TASK ITEM: Write out the opening lines of the data word for word, up to and including the line with "storage bin: none", and leave every picture and every later line out.

INFORMATION:
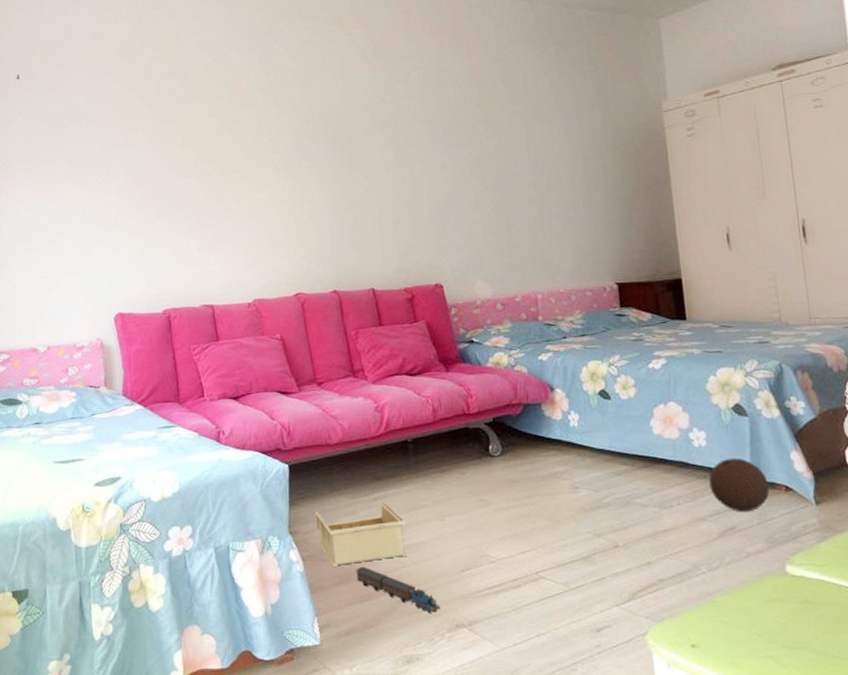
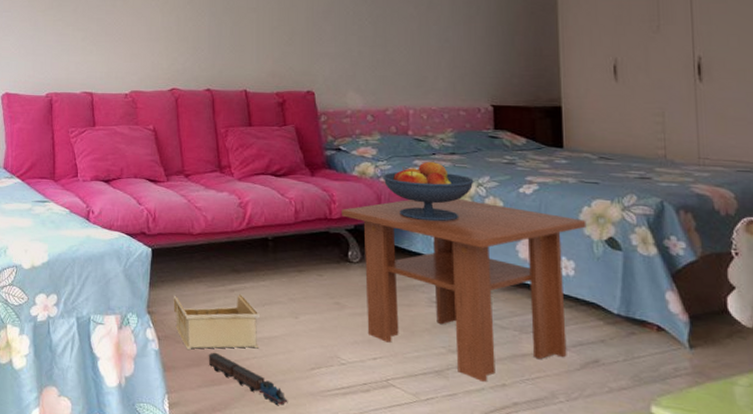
coffee table: none [479,380,714,562] -> present [342,198,587,382]
fruit bowl: none [516,345,606,407] -> present [382,161,474,222]
ball: present [709,457,770,513] -> none [574,290,639,347]

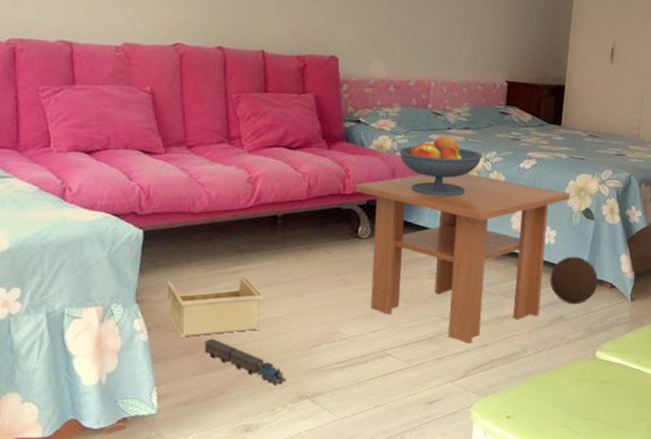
ball: none [574,290,639,347] -> present [550,256,598,305]

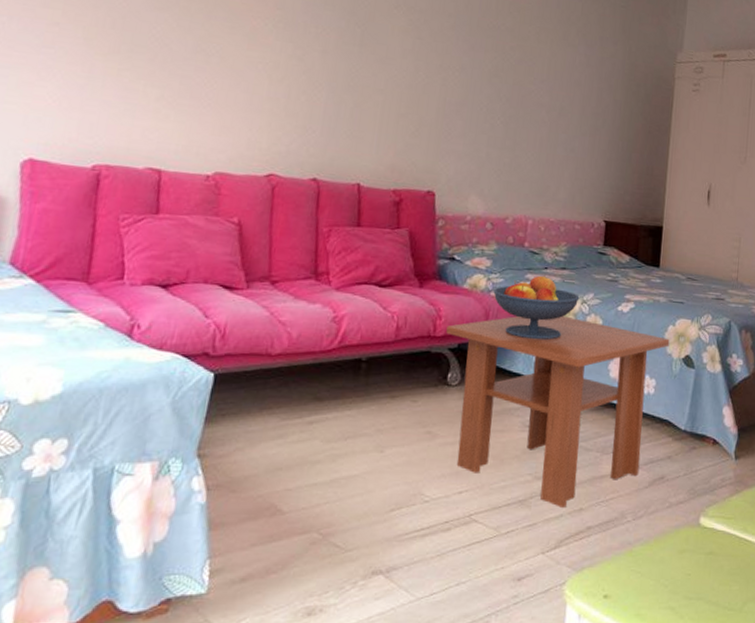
storage bin: present [166,275,263,338] -> none [232,426,340,499]
toy train: present [204,338,287,385] -> none [269,500,360,557]
ball: present [550,256,598,305] -> none [649,408,700,463]

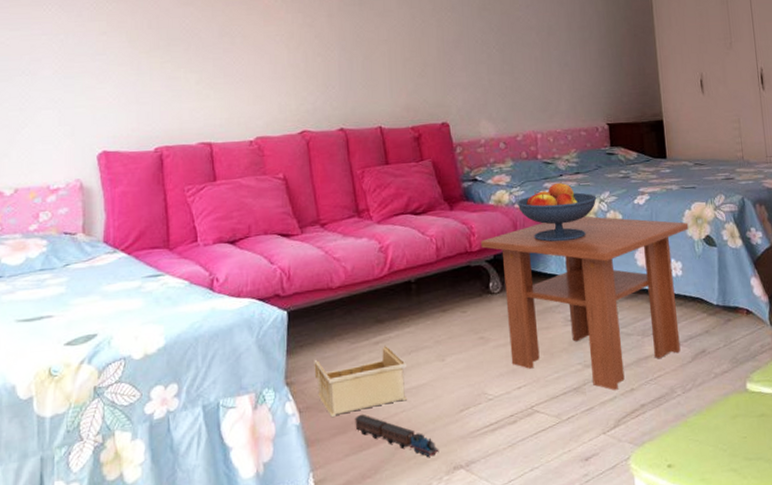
storage bin: none [232,426,340,499] -> present [314,344,408,417]
toy train: none [269,500,360,557] -> present [355,413,439,457]

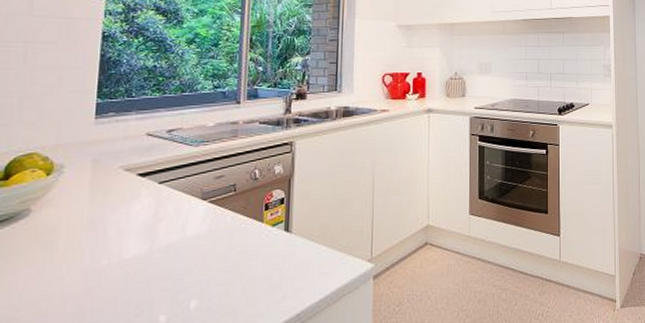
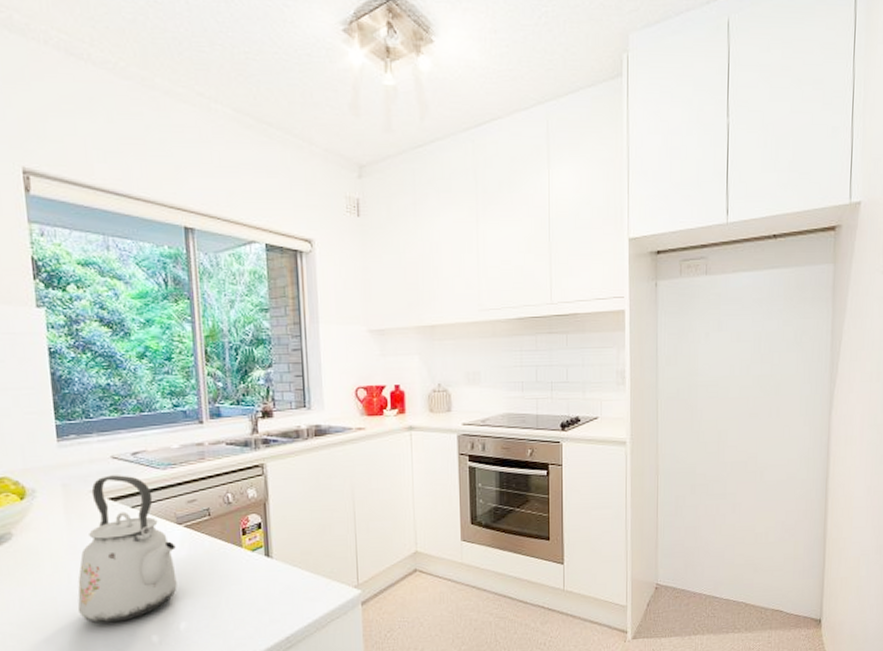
kettle: none [85,151,197,304] -> present [77,475,177,623]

OUTPUT OF THE TASK:
coffee table: none [479,380,714,562] -> present [342,198,587,382]
fruit bowl: none [516,345,606,407] -> present [382,161,474,222]
ball: present [709,457,770,513] -> none [574,290,639,347]

ball: none [574,290,639,347] -> present [550,256,598,305]

storage bin: present [166,275,263,338] -> none [232,426,340,499]
toy train: present [204,338,287,385] -> none [269,500,360,557]
ball: present [550,256,598,305] -> none [649,408,700,463]

storage bin: none [232,426,340,499] -> present [314,344,408,417]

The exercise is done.